**REQUEST:**
Retype all of the lines below without changing anything.
┌─ TASK DATA
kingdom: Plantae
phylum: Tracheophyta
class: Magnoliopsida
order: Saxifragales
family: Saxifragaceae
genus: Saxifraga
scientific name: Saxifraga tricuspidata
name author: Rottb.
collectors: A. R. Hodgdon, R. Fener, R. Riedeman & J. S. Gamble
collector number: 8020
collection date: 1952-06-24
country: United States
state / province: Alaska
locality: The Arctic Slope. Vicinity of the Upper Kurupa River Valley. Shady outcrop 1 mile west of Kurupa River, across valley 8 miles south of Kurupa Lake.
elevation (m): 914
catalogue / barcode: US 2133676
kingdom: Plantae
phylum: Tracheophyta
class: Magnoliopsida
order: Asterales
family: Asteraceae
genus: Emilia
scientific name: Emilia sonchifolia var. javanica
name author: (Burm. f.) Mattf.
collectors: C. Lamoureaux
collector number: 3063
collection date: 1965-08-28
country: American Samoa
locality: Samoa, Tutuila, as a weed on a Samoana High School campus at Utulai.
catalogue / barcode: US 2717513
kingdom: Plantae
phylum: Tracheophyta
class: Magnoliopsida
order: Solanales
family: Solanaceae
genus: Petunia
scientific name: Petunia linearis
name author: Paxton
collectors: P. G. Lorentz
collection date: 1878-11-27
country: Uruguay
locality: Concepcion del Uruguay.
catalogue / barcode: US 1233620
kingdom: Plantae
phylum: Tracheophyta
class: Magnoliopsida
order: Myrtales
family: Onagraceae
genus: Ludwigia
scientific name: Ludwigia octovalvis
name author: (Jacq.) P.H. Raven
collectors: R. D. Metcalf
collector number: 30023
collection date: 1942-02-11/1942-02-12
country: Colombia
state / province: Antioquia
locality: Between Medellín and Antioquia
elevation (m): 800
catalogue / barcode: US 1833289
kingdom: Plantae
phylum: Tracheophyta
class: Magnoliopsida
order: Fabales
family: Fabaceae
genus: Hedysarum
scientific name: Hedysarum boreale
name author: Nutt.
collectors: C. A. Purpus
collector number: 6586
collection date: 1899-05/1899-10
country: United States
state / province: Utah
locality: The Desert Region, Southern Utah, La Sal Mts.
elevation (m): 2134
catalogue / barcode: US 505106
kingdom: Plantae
└─
**COMPLETE OUTPUT:**
kingdom: Plantae
phylum: Tracheophyta
class: Magnoliopsida
order: Saxifragales
family: Saxifragaceae
genus: Saxifraga
scientific name: Saxifraga tricuspidata
name author: Rottb.
collectors: A. R. Hodgdon, R. Fener, R. Riedeman & J. S. Gamble
collector number: 8020
collection date: 1952-06-24
country: United States
state / province: Alaska
locality: The Arctic Slope. Vicinity of the Upper Kurupa River Valley. Shady outcrop 1 mile west of Kurupa River, across valley 8 miles south of Kurupa Lake.
elevation (m): 914
catalogue / barcode: US 2133676
kingdom: Plantae
phylum: Tracheophyta
class: Magnoliopsida
order: Asterales
family: Asteraceae
genus: Emilia
scientific name: Emilia sonchifolia var. javanica
name author: (Burm. f.) Mattf.
collectors: C. Lamoureaux
collector number: 3063
collection date: 1965-08-28
country: American Samoa
locality: Samoa, Tutuila, as a weed on a Samoana High School campus at Utulai.
catalogue / barcode: US 2717513
kingdom: Plantae
phylum: Tracheophyta
class: Magnoliopsida
order: Solanales
family: Solanaceae
genus: Petunia
scientific name: Petunia linearis
name author: Paxton
collectors: P. G. Lorentz
collection date: 1878-11-27
country: Uruguay
locality: Concepcion del Uruguay.
catalogue / barcode: US 1233620
kingdom: Plantae
phylum: Tracheophyta
class: Magnoliopsida
order: Myrtales
family: Onagraceae
genus: Ludwigia
scientific name: Ludwigia octovalvis
name author: (Jacq.) P.H. Raven
collectors: R. D. Metcalf
collector number: 30023
collection date: 1942-02-11/1942-02-12
country: Colombia
state / province: Antioquia
locality: Between Medellín and Antioquia
elevation (m): 800
catalogue / barcode: US 1833289
kingdom: Plantae
phylum: Tracheophyta
class: Magnoliopsida
order: Fabales
family: Fabaceae
genus: Hedysarum
scientific name: Hedysarum boreale
name author: Nutt.
collectors: C. A. Purpus
collector number: 6586
collection date: 1899-05/1899-10
country: United States
state / province: Utah
locality: The Desert Region, Southern Utah, La Sal Mts.
elevation (m): 2134
catalogue / barcode: US 505106
kingdom: Plantae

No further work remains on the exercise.